In a documentary film by her son, “Dancing Lessons,” Ms. Waren, still graceful and elegant at 86, described a time during the war when she noticed a French policeman following her. He caught up with her on a bridge over the Seine. He told her not to be afraid but also not to speak or even turn her head to look at him.

“You have some people in your apartment,” he said, and it was going to be searched. Her landlady had told the police that Ms. Waren was hiding two Jewish sisters there.

“You must get them out,” the policeman said. “Tonight.”

That night, Ms. Waren escorted the sisters through the darkened streets to a convent. Across the street, she said, Nazis were raiding an orphanage, throwing Jewish children out of high windows.

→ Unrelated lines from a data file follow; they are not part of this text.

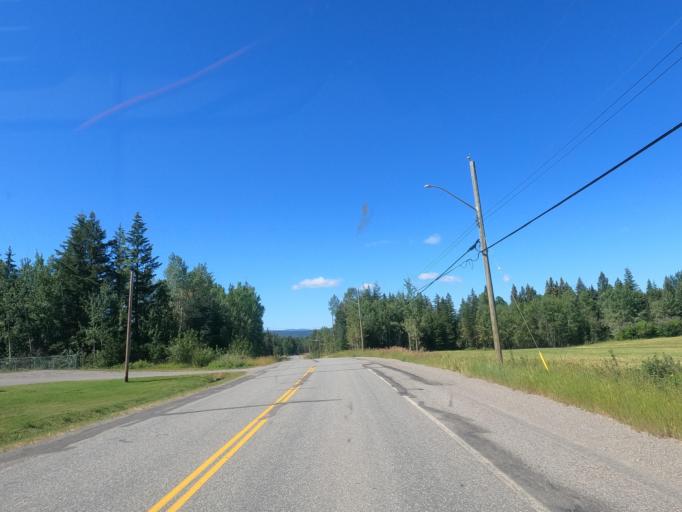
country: CA
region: British Columbia
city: Quesnel
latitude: 53.0210
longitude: -122.4551
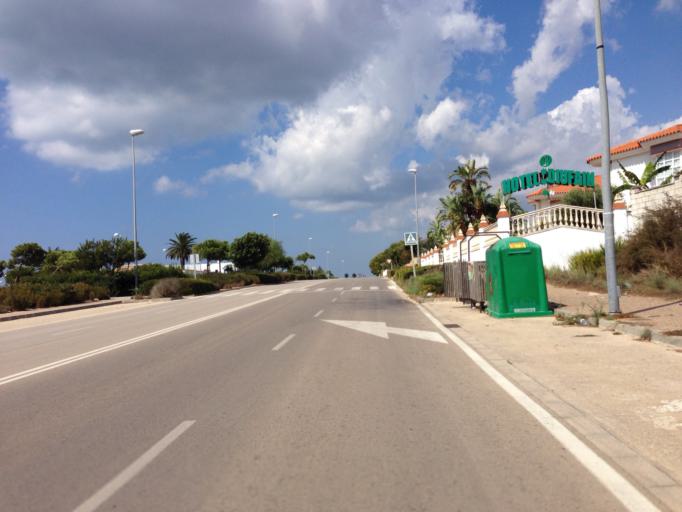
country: ES
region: Andalusia
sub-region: Provincia de Cadiz
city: Conil de la Frontera
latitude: 36.2862
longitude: -6.0969
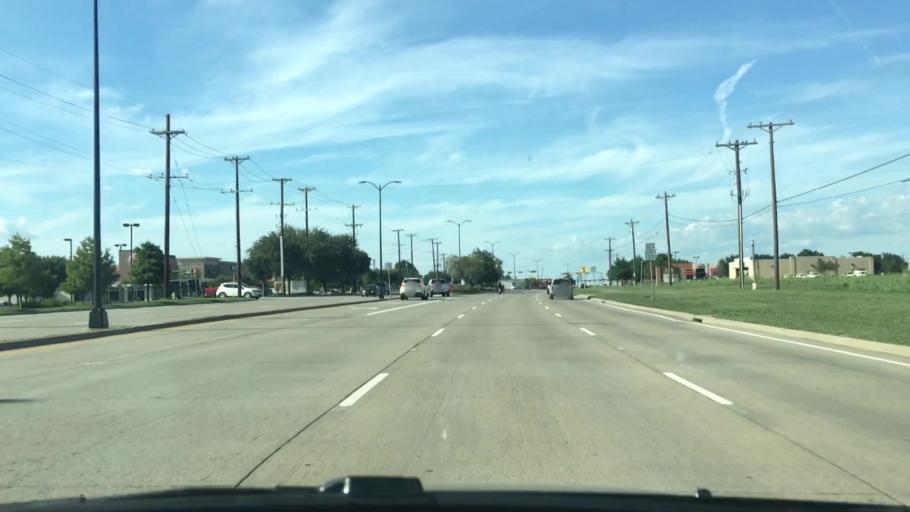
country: US
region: Texas
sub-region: Collin County
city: Frisco
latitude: 33.1468
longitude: -96.8045
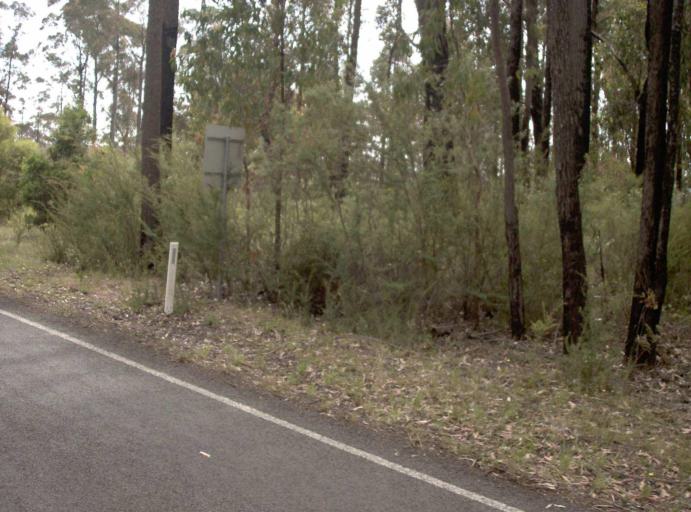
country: AU
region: Victoria
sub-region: Latrobe
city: Morwell
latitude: -38.0607
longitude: 146.4248
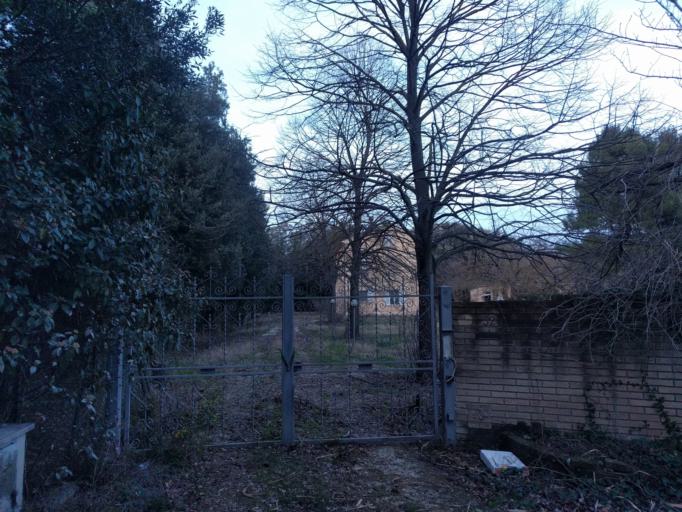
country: IT
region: The Marches
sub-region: Provincia di Pesaro e Urbino
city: Fano
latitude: 43.8133
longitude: 13.0370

Near the end of the occupation in 1944, Mr. Apcar was told that Ms. Waren was going to be arrested, so he rented a house in the suburbs to hide her and several other Jewish performers. One morning, American soldiers drove up in a tank and asked directions to Paris. Ms. Waren and Mr. Apcar set out for Paris, too, to watch the liberation.

After the war, the French government declared Ms. Waren a “privileged resident.”

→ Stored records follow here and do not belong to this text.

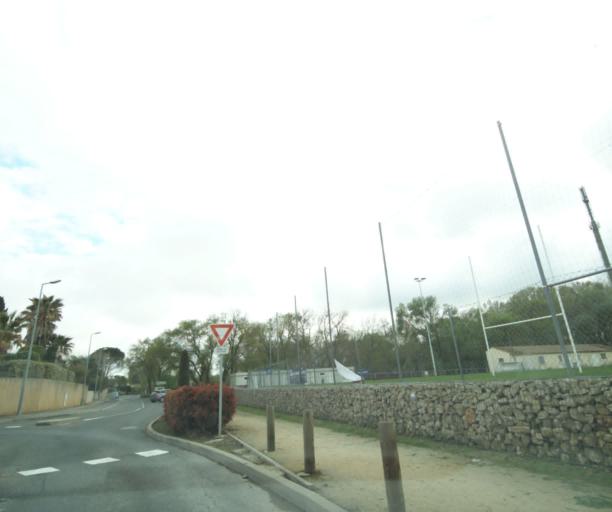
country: FR
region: Languedoc-Roussillon
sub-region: Departement de l'Herault
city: Saint-Jean-de-Vedas
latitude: 43.5805
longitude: 3.8177
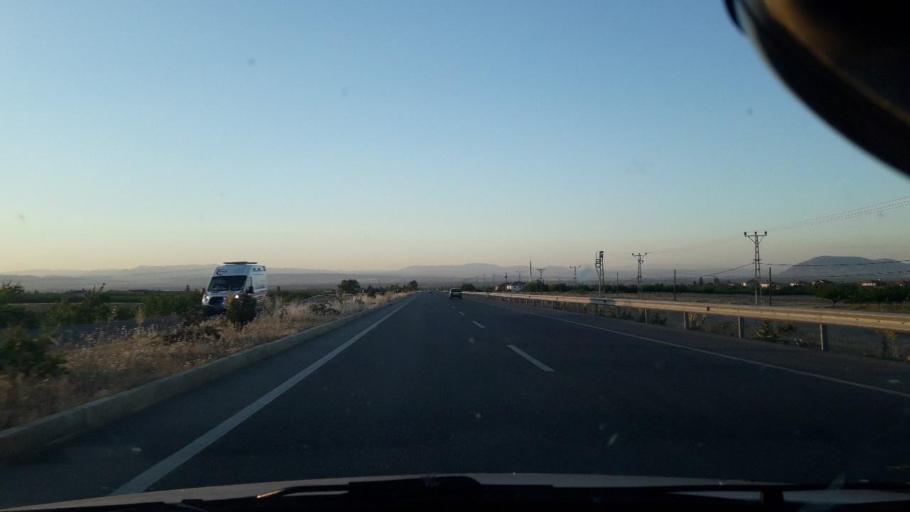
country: TR
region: Malatya
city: Malatya
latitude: 38.4255
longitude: 38.2234
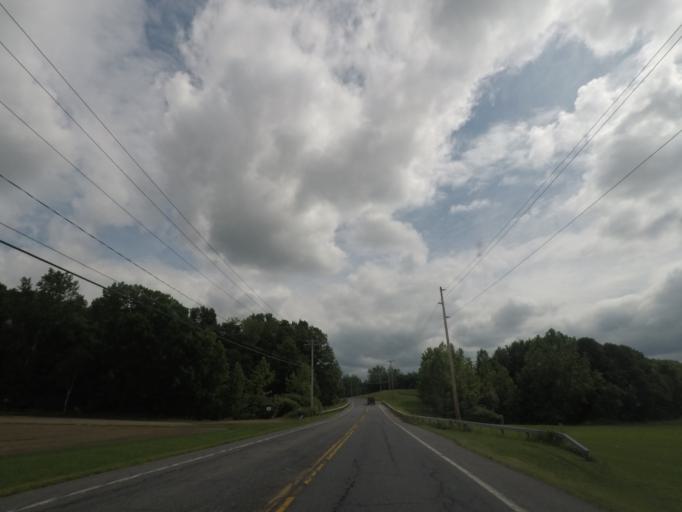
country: US
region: New York
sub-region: Saratoga County
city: Stillwater
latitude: 42.9192
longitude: -73.6306
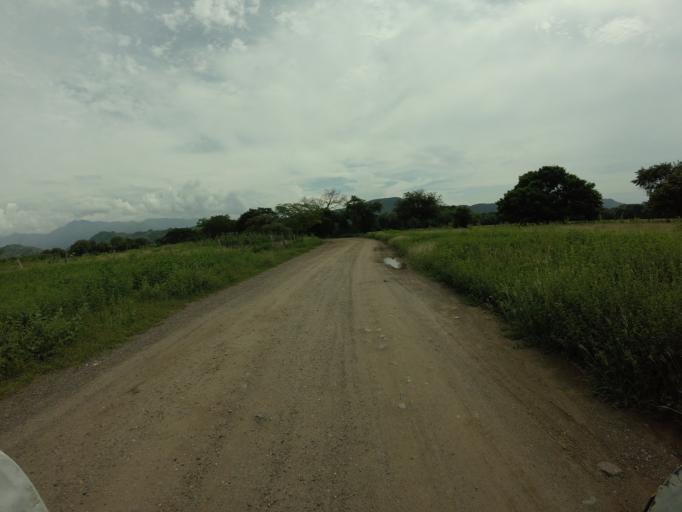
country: CO
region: Tolima
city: Natagaima
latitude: 3.4459
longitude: -75.1407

She was born Sadie Rigal in Johannesburg on March 28, 1917, one of seven children. Her father was a traveling salesman for a department store. Her mother, who had been a teacher in New York, had a breakdown after the death of her youngest son during an influenza epidemic in 1919 and was committed to a mental hospital in South Africa. Mr. Rigal raised the family alone.
A childhood event shaped Ms. Waren’s life: seeing the Ballets Russes, one of the world’s greatest ballet companies. She dreamed of becoming a dancer and began taking lessons. She became good enough to win competitions, and in 1938, at 21, she left Johannesburg for Europe, hoping for a career in ballet. She studied in England and Paris, with renowned — and stern — teachers from Russia. When one struck her in the calf with a cane, she snatched the cane and broke it, then had to buy the teacher a new one before being allowed back in class.

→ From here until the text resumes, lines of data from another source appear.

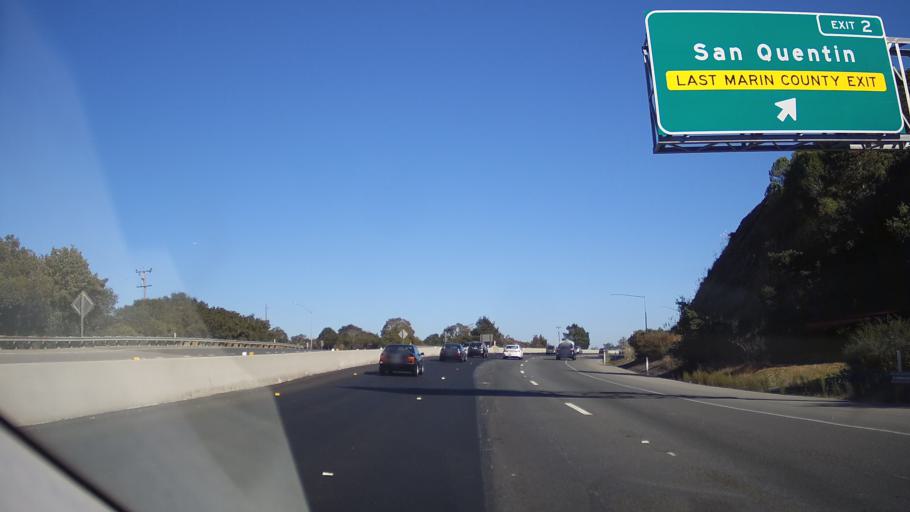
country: US
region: California
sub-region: Marin County
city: Corte Madera
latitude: 37.9449
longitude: -122.4853
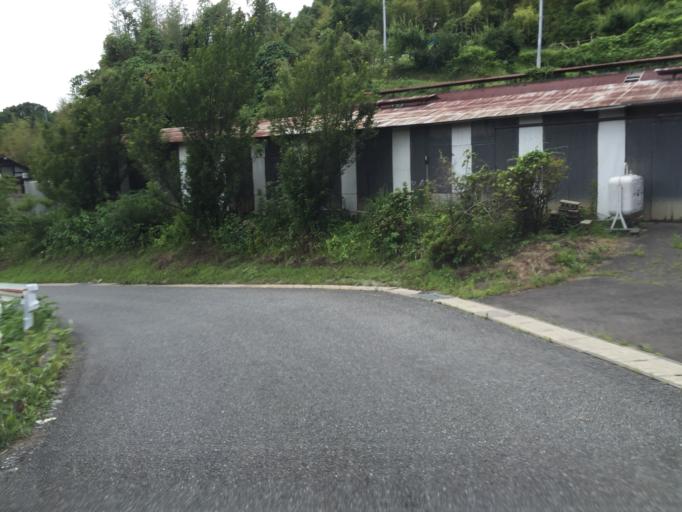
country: JP
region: Fukushima
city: Fukushima-shi
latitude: 37.6784
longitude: 140.5082
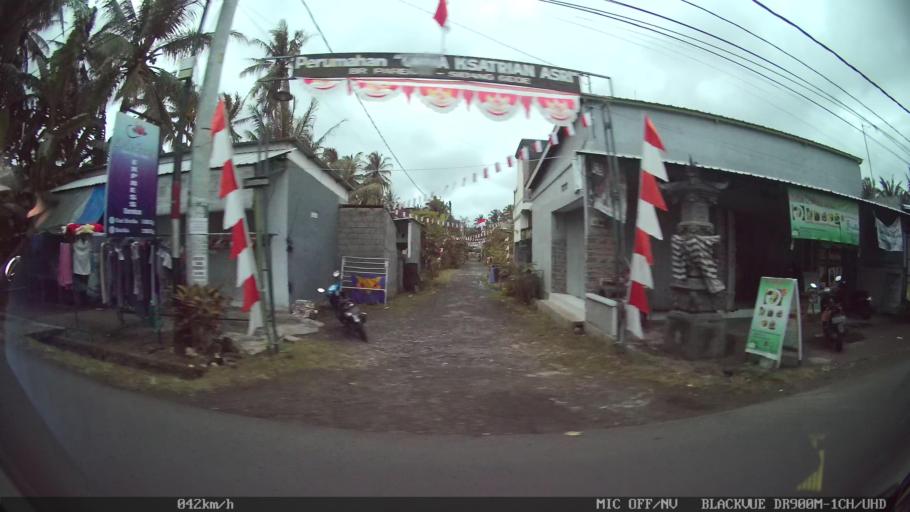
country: ID
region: Bali
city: Banjar Parekan
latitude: -8.5743
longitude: 115.2113
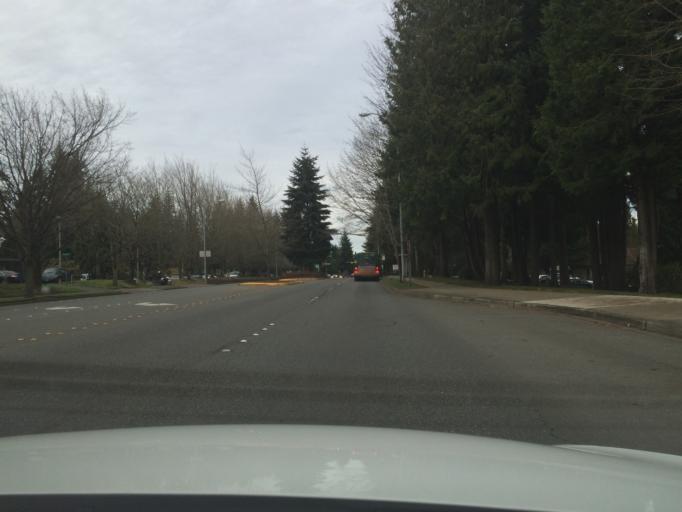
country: US
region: Washington
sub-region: King County
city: Redmond
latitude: 47.6463
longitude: -122.1429
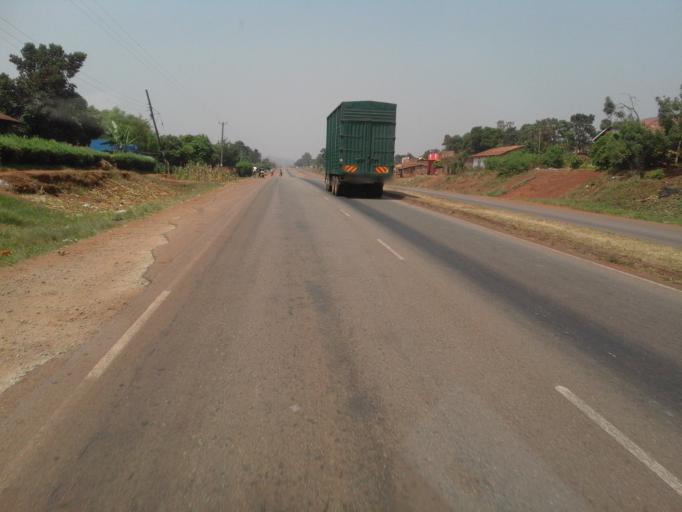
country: UG
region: Eastern Region
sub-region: Jinja District
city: Bugembe
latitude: 0.4732
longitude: 33.2571
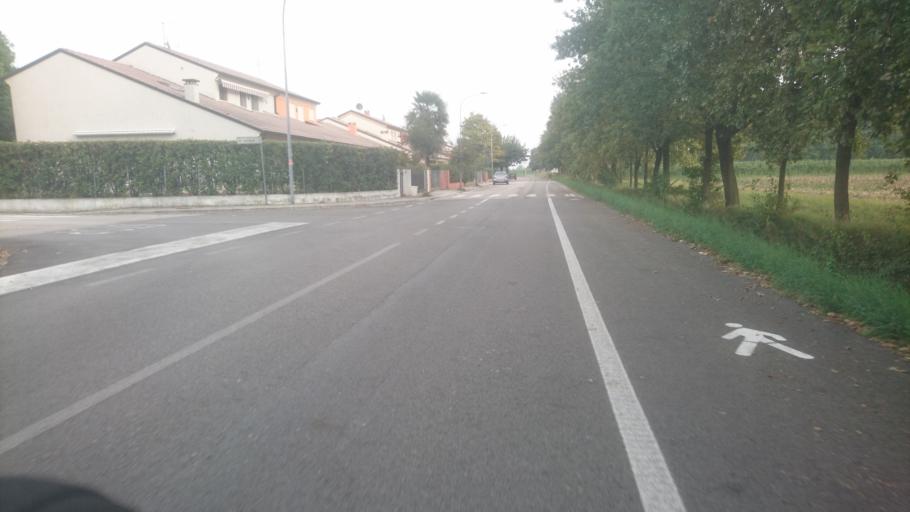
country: IT
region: Veneto
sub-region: Provincia di Vicenza
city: Montegalda
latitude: 45.4470
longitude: 11.6836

She was soon hired by the Bal Tabarin and began dancing in revues there, elaborate shows with dozens of dancers in fancy costumes (or none at all). She changed her first name to Florence. In 1939 she was offered her dream job — a place in the Ballet Russe de Monte Carlo, a descendant of the company that had inspired her in the first place. But World War II broke out before she could join the troupe.

In 1948, she and Mr. Apcar were performing in New York at the Copacabana when she met Stanley Waren, an actor, director and teacher. On their first date, they went to a delicatessen and got into such a furious argument that they were thrown out, Mr. Waren said. They were married in 1949, and Ms. Waren decided to leave the dance act. Mr. Apcar was said to have been devastated, but Ms. Waren agreed to train a replacement. In New York, she began a new career, appearing in plays and on television, on the Ed Sullivan and Kate Smith shows. Mr. Apcar died in 2008 in Las Vegas, after a long career producing shows at the Dunes hotel and casino.

Ms. Waren also worked with her husband — she as choreographer, he as director — on shows in Africa, Taiwan and China. From about 1973 to 1983, she was a professor of theater and dance at City College, leading the department for part of that time. She was also a dance panelist on the New York State Council on the Arts.

Besides her son and her husband, a granddaughter survives her.
“She led a rather adventurous life,” Stanley Waren said. “Wherever she went, she somehow became part of the scene, and people helped her and she helped them. She didn’t want anything from anybody except to work. She was really one of those natural-born performers who loved what she was doing.”